= Light-Water: a Mosaic of Meditations =

Light-Water: a Mosaic of Meditations is a "hypermedia work" that utilizes and layers images and poetry to "create a striking experience of poetic meditation." Created by Christy Sheffield Sanford in 1999, the work consists of ten poems that produce a "visual-literal meditation on light and water." Through the implementation of timelines within the poems and overall work, Light-Water illustrates how "space-time possibilities for literature can now be more adequately realized through the use of spatio-temporal dhtml editors."

== Origins and influences ==
Sanford used Adobe Dreamweaver to complete this body of work, and this specific software allowed her to create a complicated, operational, and dynamic html scripting. Sanford said "special emphasis was placed on creating Timelines...Timelines were used to explore the kinetic properties/spirit of light and water."

== Publication history ==
Light-Water was originally published in 1999 in an online journal by The New River. Through the use of the software Dreamweaver, this work exists on a web browser and is coded as a Dynamic HTML, or DHTML. As of 2022, this piece is accessible through the Electronic Literature Organization's The NEXT: Museum, Library, and Preservation Space, hosted at Washington State University Vancouver in Washington US. On the ELO Next's webpage, they note how "Amanda Hodes transferred the files for this copy to Dene Grigar in June 2022." While most of Sanford's works are no longer available or discoverable online, Light-Water remains accessible online and still remains the same as its original version and formatting.

== Plot ==
Light-Water: a Mosaic of Meditations connects and emphasizes the natural and synthetic natures of light and water. Sanford uses the images to convey the message and help the reader visualize her poetic descriptions. With ten different poems, Cristy Sheffield Sanford creates a calming peace by looking at life through the lens of water and light. She details how light and water not only affect human life, but plant life and the entire view of the world. She uses various light sources like street lights, colorful stop lights, fire, and the moon to illustrate how everything we see, in life and in her work, has a purpose and is beautifully made or destroyed.
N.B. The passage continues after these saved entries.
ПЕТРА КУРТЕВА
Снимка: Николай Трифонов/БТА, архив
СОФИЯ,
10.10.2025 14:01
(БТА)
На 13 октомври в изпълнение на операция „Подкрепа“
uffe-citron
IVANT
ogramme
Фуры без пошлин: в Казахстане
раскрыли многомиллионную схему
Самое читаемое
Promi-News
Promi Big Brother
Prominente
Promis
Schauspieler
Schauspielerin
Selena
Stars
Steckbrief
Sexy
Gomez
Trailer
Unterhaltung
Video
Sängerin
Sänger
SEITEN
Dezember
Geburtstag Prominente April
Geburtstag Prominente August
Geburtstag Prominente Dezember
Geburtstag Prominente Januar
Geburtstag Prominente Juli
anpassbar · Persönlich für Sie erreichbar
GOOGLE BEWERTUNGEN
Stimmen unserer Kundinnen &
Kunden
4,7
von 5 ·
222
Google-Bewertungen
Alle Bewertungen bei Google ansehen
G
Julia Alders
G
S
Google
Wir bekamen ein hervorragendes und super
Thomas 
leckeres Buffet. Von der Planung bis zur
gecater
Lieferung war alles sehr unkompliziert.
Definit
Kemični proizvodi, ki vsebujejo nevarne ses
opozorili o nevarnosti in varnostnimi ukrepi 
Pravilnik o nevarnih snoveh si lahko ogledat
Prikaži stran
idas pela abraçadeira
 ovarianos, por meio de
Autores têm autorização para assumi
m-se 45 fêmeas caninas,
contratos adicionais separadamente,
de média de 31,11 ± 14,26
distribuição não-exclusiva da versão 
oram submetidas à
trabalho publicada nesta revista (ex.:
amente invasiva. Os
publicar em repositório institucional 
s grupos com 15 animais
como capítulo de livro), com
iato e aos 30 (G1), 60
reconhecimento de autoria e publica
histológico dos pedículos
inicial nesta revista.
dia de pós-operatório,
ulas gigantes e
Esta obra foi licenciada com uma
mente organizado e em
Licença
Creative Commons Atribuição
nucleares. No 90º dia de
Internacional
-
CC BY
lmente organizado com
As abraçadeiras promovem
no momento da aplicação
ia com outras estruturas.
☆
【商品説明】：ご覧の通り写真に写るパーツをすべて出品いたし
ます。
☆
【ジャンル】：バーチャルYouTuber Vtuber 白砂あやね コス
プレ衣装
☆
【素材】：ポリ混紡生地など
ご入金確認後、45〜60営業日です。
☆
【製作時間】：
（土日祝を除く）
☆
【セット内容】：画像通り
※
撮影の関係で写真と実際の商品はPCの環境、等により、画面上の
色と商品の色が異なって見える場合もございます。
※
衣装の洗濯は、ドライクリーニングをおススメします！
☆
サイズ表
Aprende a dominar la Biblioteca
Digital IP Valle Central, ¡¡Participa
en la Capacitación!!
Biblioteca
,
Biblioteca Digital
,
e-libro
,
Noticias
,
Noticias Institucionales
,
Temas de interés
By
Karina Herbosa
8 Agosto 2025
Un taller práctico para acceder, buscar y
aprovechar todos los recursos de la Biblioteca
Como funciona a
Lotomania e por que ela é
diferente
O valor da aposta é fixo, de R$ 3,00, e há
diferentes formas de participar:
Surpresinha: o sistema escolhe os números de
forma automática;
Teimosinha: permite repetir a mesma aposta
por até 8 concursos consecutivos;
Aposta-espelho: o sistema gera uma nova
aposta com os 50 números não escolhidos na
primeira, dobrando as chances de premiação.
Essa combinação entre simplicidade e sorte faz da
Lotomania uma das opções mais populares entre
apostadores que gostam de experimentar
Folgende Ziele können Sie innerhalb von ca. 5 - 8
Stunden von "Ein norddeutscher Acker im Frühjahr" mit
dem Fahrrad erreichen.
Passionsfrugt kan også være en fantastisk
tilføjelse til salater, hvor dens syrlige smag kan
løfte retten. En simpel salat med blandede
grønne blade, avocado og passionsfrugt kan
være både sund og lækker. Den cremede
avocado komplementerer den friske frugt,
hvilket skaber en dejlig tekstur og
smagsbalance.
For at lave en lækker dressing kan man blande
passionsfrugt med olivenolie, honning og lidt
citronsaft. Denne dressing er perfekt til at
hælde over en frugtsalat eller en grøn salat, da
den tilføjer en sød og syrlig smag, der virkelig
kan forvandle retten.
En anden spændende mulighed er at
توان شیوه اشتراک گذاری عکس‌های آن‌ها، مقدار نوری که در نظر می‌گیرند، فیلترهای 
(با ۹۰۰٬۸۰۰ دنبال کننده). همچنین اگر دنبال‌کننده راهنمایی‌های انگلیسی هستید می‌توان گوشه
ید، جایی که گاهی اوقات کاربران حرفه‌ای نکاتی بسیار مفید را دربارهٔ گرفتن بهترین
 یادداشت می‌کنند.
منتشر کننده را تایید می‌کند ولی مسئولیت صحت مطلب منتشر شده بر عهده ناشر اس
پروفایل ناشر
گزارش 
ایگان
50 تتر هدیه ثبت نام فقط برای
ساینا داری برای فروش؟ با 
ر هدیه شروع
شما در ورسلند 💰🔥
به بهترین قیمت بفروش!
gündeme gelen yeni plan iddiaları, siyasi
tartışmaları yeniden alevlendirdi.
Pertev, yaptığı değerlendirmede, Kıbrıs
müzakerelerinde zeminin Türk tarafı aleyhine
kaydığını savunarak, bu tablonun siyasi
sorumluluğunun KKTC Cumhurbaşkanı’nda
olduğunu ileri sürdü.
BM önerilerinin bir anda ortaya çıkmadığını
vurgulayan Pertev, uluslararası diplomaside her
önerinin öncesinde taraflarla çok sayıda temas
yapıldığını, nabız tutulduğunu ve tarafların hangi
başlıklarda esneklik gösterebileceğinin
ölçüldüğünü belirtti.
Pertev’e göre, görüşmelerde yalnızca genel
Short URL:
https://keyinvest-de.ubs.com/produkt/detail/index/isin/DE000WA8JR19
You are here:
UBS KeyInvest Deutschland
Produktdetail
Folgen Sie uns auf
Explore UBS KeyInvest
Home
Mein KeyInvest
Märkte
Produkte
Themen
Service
== Story structure and navigation ==
The reader can enter the story by clicking on the image titles of one of the ten poems shown at the starting, mosaic title page. In each node and poem page, the reader can transition to the other poems through the linked titles of other poems at the bottom of the page. The three links at the bottom always include a link to the "Mosaic" title page in the middle and two different poems on either side of it. There is only one functional hypertext linked phrase within the text of the ten poems, and this link is located in the poem titled "Sweat". The navigation is simple and consistent, but it allows the reader to create their own path or follow a constructed sequence. Memmott notes how "For the most part, images are on equal ground with words -- there is little difference in the formal treatments of text and image. Images are intended to be metabolized as text, are meant as text -- are text. Vice versa."

== Genre ==
This piece contains 10 poems. Light-Water is Electronic literature since it was created "using advanced web-techniques" and exists solely online through the web.

== Critical reception ==
Describing the works in The New River, Timothy Luke and Jeremy Hunsinger said that the "combination of the visual and the literal is central to the direction of hypermedia" and that it is a creative synthesis between the reader and the work due to the blend of moving images and textual literature. In a critique titled "Mise en Place: Hypersensual Textility and Poly-vocal Narration," Talan Memmott said Sanford uses images and text interchangeably, creating metaphorical visuals by overlapping the text and images. He said that "the reader must not only read in a literary sense, but is asked to interpret the design, the contrasts, and interact with images and emergent metaphor. It is impressive just how much 'textility' images maintain in these works." The Electronic Literature Organization, the principle organization that promotes and supports e-lit, said that, "Sanford's visual lushness opened up radical new possibilities for the look of the screen and the combination of merged image, movement, and text."